**WORK ORDER A**. Please state the percentage of people above the age of 55 in the UK who are diagnosed with Neuropathy, according to the neuropathy text.
**WORK ORDER B**. Resume the neuropathy text right after its final sentence, about occupational hazards.

Jan 25 , 2021
Tags - Neuropathy
When the nerves damage or fail to function, the condition is called Neuropathy.
In the UK, 10% of the people above the age of 55 are diagnosed with Neuropathy.
Effects and Symptoms of Neuropathy
Neuropathy could result in muscle weakness, pain, numbness and tingling in the area affected.
Also, it gives out burning or throbbing sensation, stabbing pain, sharp and lightning sensation/pain.
On the other hand, paralysis, dizziness, low blood pressure, sweating more than usual, having temperature, sexual function problems, weight loss and problems with the metabolic system are few other serious symptoms of Neuropathy.
Here, the function of different nerves vary. Therefore, the symptoms depend on which nerve is affected. For example Sensory nerves are responsible for sensation, motor nerves are responsible for muscle movement and autonomic nerves control blood pressure, digestion, heart rate and more.
Neuropathy is more commonly called Peripheral Neuropathy as it affects the peripheral nervous system.
Here, the central nervous system and peripheral nervous system are interconnected and work together, where Central nervous systems send signals and messages to the body through the network of peripheral nervous systems.
Therefore, to be precise, Neuropathy occurs when the neurons (which are nerve cells) get damaged or destroyed. This agitates how neurons (Peripheral nervous system) connect with each other and the brain (Central nervous system).
Neuropathy could affect people at any age but if you are aged above 55, you are more likely to get it.
In addition, occupational hazards, such as having repetitive motions leading to compression of nerves could result in Neuropathy.

**DATA RECORDS**.
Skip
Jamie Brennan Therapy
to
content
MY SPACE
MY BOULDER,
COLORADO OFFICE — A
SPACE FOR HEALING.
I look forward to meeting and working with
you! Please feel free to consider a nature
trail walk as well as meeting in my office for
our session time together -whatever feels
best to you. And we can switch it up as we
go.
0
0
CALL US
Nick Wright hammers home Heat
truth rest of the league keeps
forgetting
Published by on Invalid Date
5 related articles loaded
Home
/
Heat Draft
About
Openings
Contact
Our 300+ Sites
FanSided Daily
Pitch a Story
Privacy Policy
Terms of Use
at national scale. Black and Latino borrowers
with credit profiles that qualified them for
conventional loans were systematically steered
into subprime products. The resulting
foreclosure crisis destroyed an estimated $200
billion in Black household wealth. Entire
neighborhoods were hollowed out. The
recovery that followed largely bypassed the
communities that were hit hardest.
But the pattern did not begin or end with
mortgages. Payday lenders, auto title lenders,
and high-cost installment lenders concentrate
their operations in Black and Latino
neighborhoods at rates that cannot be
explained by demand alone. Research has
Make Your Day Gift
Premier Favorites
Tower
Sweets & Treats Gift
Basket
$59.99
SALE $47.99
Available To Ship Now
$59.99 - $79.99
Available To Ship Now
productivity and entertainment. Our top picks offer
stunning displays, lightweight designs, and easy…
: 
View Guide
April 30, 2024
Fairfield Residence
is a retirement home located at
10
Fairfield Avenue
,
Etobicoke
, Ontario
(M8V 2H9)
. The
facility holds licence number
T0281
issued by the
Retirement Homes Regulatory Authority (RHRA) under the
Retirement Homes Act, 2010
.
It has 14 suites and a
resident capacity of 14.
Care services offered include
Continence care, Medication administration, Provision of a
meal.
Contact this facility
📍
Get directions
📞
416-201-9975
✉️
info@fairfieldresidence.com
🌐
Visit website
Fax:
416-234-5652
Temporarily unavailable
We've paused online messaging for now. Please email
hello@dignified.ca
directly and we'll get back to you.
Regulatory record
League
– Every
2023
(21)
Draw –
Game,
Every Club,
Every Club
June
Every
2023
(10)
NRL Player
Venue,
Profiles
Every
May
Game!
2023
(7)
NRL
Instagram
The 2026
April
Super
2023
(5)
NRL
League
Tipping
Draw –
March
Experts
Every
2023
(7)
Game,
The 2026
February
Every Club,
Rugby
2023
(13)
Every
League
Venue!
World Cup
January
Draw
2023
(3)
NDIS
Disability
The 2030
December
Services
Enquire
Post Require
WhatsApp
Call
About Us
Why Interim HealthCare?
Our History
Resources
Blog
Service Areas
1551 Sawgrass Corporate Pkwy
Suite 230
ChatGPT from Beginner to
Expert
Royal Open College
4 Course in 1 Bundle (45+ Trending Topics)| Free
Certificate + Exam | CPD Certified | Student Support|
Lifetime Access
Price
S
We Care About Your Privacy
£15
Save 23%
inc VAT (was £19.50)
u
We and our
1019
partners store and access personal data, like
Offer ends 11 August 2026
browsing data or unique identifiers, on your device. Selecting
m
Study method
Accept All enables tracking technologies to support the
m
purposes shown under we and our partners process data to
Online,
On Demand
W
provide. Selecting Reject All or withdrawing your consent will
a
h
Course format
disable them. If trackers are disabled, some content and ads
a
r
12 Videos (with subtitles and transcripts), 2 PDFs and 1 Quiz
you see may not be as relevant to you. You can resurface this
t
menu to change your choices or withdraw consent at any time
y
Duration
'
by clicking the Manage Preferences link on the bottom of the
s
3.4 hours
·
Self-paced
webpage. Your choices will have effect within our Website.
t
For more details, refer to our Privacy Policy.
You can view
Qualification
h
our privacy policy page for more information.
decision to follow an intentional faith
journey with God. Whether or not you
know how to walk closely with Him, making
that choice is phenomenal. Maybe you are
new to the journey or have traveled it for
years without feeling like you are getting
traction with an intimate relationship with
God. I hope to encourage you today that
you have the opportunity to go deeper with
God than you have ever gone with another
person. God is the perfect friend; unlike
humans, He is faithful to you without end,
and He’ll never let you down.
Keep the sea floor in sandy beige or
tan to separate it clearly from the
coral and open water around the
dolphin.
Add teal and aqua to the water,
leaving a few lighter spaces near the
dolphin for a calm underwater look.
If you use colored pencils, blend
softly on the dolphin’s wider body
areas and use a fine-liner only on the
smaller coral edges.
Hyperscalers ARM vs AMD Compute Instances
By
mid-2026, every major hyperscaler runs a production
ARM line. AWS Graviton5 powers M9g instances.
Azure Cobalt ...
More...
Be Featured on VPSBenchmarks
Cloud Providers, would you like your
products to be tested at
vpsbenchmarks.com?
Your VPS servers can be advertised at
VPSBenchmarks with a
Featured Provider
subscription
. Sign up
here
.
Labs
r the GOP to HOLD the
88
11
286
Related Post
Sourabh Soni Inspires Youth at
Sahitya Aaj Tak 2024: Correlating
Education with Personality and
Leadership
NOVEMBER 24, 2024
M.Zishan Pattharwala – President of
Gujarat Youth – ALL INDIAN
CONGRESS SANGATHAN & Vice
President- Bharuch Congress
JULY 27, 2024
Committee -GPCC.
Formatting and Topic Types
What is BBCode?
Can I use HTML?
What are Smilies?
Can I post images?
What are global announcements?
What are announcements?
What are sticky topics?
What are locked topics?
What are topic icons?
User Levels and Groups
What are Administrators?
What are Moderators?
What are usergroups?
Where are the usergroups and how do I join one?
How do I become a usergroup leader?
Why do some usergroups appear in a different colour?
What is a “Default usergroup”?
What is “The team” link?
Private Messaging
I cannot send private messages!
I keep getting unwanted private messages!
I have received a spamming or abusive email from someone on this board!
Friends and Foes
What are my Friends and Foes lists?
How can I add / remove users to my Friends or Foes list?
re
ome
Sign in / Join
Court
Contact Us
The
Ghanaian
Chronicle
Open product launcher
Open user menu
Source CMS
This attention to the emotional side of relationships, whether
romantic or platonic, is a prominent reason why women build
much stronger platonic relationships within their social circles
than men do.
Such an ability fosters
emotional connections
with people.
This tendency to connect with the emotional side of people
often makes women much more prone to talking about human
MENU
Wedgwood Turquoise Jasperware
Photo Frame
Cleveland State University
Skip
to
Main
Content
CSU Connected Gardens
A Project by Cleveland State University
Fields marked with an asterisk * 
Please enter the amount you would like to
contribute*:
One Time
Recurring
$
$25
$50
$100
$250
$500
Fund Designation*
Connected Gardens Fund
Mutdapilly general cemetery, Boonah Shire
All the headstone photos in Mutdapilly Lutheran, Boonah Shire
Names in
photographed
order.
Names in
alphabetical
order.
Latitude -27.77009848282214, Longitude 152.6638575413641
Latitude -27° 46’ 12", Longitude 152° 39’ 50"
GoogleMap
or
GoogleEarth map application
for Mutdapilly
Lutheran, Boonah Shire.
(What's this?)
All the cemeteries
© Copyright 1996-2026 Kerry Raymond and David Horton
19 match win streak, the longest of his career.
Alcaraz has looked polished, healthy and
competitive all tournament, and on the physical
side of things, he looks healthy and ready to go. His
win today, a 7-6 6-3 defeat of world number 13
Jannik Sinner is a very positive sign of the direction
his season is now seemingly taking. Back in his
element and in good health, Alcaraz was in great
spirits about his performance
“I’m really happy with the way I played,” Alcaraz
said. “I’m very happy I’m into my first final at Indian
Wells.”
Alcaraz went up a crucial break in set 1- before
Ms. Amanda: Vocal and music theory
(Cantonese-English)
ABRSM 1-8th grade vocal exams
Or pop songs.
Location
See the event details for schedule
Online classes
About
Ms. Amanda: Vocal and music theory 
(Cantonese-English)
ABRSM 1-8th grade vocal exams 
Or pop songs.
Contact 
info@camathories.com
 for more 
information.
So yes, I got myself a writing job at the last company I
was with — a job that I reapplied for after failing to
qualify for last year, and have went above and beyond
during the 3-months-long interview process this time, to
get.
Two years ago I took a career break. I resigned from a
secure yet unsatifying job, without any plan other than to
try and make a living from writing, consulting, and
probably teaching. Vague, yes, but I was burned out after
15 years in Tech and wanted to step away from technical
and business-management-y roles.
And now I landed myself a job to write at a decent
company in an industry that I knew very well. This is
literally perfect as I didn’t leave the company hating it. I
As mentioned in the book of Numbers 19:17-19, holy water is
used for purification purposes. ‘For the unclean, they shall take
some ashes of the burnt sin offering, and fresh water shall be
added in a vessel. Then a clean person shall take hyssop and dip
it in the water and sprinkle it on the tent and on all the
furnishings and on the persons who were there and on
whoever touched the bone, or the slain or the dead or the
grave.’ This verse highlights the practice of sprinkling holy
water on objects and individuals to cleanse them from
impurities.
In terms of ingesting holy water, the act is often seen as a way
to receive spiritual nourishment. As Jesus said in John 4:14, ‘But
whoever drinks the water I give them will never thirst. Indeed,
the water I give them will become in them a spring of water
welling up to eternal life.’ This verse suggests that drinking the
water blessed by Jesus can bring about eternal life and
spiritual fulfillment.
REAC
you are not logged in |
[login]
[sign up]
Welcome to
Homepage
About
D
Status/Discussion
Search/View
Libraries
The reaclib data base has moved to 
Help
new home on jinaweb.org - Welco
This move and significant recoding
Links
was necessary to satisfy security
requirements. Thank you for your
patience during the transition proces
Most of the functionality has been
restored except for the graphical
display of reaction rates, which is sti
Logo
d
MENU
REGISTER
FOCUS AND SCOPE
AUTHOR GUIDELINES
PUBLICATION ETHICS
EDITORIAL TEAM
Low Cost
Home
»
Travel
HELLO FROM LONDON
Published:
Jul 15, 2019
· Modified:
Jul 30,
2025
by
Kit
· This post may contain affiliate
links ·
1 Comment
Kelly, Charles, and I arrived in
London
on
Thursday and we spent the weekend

**ANSWER BOX A**. 10%

**ANSWER BOX B**.
People with high risk of neuropathy should go for regular check ups and assess the nerve functions.
Consult the doctor as soon as possible, If the pain gets worse. For instance, if you lose sensations, loss of balance or feel weak and if any wound doesn't heal.
To understand your issue further, the doctor will conduct some tests or refer you to a neurologist for further testing. Sooner it is diagnosed, the better it is, to avoid any serious complications.
Neuropathy is treated depending on the symptoms and not all the symptoms can be treated. As regular pain killers do not help with neuropathy pain, patients are prescribed neuropathic pain agents.
Causes of Neuropathy
1. Diabetes & Other Diseases
Neuropathy is diagnosed among more than half the diabetic patients.
Tumors are cancerous or noncancerous growths which form on the nerves and compresses them which in result causes neuropathy.
2. Autoimmune Disease & Inherited Disorders
Autoimmune diseases such as rheumatoid arthritis, Guillain-Barre syndrome, lupus, Sjogren’s syndrome, chronic inflammatory demyelinating polyneuropathy and vasculitis causes nerve damage and hence, causes Neuropathy.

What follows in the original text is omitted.